1. Of your physical interfaces, enp2s0 and eno1, which is physically connected to wan and which to lan?

eno1 is WAN and enp2s0 is LAN.

2. I do not see eno1 use as a bridgeport in any linux bridge in your copied /etc/network/interfaces?

Is that not this?

auto vmbr1
iface vmbr1 inet manual
    bridge-ports eno1
    bridge-stp off
    bridge-fd 0

3. I do not see iface vmbr4094 in your copied /etc/network/interfaces?

Maybe this is the issue?

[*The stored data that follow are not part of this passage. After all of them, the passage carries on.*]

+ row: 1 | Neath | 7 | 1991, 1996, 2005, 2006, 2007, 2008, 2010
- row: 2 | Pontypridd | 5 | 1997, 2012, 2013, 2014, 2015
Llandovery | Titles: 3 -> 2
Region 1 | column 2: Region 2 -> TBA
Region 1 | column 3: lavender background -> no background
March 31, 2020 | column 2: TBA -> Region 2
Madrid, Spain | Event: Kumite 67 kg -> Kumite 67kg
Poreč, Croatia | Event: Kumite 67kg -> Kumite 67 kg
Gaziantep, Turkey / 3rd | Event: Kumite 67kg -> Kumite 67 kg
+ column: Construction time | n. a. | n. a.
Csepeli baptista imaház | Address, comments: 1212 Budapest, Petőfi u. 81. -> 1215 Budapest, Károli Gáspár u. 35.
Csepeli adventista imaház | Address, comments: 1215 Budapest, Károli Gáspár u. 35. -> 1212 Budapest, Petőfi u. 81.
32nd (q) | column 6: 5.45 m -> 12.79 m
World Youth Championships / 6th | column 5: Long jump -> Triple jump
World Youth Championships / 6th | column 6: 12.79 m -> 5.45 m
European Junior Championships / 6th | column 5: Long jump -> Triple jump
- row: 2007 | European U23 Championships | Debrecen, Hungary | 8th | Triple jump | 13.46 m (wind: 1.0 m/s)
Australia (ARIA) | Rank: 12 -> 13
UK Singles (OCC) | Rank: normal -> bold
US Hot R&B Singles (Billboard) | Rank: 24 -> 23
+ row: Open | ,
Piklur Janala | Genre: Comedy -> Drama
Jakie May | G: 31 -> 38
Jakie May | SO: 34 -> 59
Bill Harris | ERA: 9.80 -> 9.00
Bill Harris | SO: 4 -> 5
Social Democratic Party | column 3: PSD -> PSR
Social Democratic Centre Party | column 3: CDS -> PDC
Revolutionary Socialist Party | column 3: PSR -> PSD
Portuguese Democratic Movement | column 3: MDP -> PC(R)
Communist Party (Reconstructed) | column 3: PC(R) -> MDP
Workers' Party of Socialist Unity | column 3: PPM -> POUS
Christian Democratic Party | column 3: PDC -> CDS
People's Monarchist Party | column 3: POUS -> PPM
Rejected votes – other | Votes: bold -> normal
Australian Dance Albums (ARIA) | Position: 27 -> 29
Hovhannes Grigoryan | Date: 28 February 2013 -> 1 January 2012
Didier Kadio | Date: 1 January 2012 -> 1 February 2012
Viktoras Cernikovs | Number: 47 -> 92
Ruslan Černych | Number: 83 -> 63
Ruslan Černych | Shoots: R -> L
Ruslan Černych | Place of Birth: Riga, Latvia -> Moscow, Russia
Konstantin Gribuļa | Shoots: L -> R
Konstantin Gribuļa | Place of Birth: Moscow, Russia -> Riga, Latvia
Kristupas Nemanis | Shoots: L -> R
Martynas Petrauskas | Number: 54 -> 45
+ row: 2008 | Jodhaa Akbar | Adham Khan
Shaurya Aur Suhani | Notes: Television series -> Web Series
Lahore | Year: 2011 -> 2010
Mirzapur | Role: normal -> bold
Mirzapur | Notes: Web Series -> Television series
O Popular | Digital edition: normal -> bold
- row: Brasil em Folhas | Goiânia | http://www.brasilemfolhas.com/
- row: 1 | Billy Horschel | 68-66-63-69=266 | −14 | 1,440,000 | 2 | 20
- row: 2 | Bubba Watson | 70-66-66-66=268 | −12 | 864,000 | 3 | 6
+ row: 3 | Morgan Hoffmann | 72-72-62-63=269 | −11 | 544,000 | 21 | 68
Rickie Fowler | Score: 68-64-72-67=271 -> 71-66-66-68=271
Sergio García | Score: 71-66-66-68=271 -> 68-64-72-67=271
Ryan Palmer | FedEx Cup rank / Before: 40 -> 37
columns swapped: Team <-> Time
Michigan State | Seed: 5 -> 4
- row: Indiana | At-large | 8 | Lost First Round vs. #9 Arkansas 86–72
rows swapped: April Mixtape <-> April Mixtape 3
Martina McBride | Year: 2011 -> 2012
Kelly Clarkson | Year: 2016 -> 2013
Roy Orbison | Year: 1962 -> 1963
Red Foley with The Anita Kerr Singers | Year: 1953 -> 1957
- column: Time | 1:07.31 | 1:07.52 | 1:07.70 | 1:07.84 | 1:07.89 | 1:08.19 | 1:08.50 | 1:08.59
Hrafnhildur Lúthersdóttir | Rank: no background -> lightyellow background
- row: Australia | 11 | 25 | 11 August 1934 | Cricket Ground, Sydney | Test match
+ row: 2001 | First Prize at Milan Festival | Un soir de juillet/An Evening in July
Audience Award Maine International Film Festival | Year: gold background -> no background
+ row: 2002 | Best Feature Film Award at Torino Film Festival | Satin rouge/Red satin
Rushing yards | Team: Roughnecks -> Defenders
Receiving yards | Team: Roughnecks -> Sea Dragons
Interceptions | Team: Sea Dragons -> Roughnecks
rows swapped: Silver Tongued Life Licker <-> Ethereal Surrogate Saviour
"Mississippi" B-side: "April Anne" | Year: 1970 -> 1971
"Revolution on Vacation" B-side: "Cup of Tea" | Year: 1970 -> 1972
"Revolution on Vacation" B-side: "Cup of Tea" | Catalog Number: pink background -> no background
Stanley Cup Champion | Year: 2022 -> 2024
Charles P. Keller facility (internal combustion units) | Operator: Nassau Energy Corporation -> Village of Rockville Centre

If I have a vmbr4094 interface in promox, then I DHCP works to VM assigned 4094 but that is apparently not passed to the switch. Can you advise what the config should look like? Does it need to specify bridge-ports enp2s0 - I think the GUI gives an error that enp2s0 is already assigned...
Do I then specify this interface as the VLAN parent in pfsense?

auto vmbr4094
iface vmbr4094 inet manual
    bridge-ports none
    bridge-stp off
    bridge-fd 0
    bridge-vlan-aware yes
    bridge-vids 2-4094

4. which linux bridge is wan and which is lan?

vmbr0 is LAN and vmbr1 is WAN

 

[vesalius]

Indeed, I overlooked eno1. I should have asked for this initially, but can you give us a pic of the network devices assignments from the proxmox webgui under pfsense vm/hardware? This should include vtnet3 among the others.

I use opnsense in a similar capacity, as long as the parent interface of vtnet3 is vmbr0 with a VLAN tag of 4094 this should be able to work. Now if you want proxmox to have a management IP in this VLAN, then an additional section in your etc/network interfaces might be necessary.